Assignment - In exact form, please repeat the records from their opening line down to the line with "and OEM Manufacturing", including that line.

Records shown -

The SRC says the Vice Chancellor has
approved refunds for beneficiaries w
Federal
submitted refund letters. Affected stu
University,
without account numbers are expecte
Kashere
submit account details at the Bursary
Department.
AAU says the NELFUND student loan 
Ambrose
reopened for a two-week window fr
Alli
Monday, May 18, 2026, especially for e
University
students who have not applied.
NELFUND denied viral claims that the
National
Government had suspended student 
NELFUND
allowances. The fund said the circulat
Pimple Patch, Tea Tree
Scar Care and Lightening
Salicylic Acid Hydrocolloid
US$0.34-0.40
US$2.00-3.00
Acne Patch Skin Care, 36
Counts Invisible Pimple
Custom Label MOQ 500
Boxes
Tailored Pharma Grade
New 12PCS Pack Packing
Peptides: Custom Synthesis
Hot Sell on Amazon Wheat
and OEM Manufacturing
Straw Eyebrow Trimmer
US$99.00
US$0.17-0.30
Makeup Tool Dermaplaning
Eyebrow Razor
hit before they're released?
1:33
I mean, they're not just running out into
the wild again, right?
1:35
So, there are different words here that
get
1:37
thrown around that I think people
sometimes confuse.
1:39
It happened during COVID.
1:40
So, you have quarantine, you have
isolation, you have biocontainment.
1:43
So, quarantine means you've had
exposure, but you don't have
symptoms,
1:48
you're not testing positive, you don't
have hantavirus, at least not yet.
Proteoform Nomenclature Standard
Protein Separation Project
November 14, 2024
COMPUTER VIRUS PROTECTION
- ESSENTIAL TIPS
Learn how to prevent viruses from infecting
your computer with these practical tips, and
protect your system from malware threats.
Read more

Output of the exercise -
The SRC says the Vice Chancellor has
approved refunds for beneficiaries w
Federal
submitted refund letters. Affected stu
University,
without account numbers are expecte
Kashere
submit account details at the Bursary
Department.
AAU says the NELFUND student loan 
Ambrose
reopened for a two-week window fr
Alli
Monday, May 18, 2026, especially for e
University
students who have not applied.
NELFUND denied viral claims that the
National
Government had suspended student 
NELFUND
allowances. The fund said the circulat
Pimple Patch, Tea Tree
Scar Care and Lightening
Salicylic Acid Hydrocolloid
US$0.34-0.40
US$2.00-3.00
Acne Patch Skin Care, 36
Counts Invisible Pimple
Custom Label MOQ 500
Boxes
Tailored Pharma Grade
New 12PCS Pack Packing
Peptides: Custom Synthesis
Hot Sell on Amazon Wheat
and OEM Manufacturing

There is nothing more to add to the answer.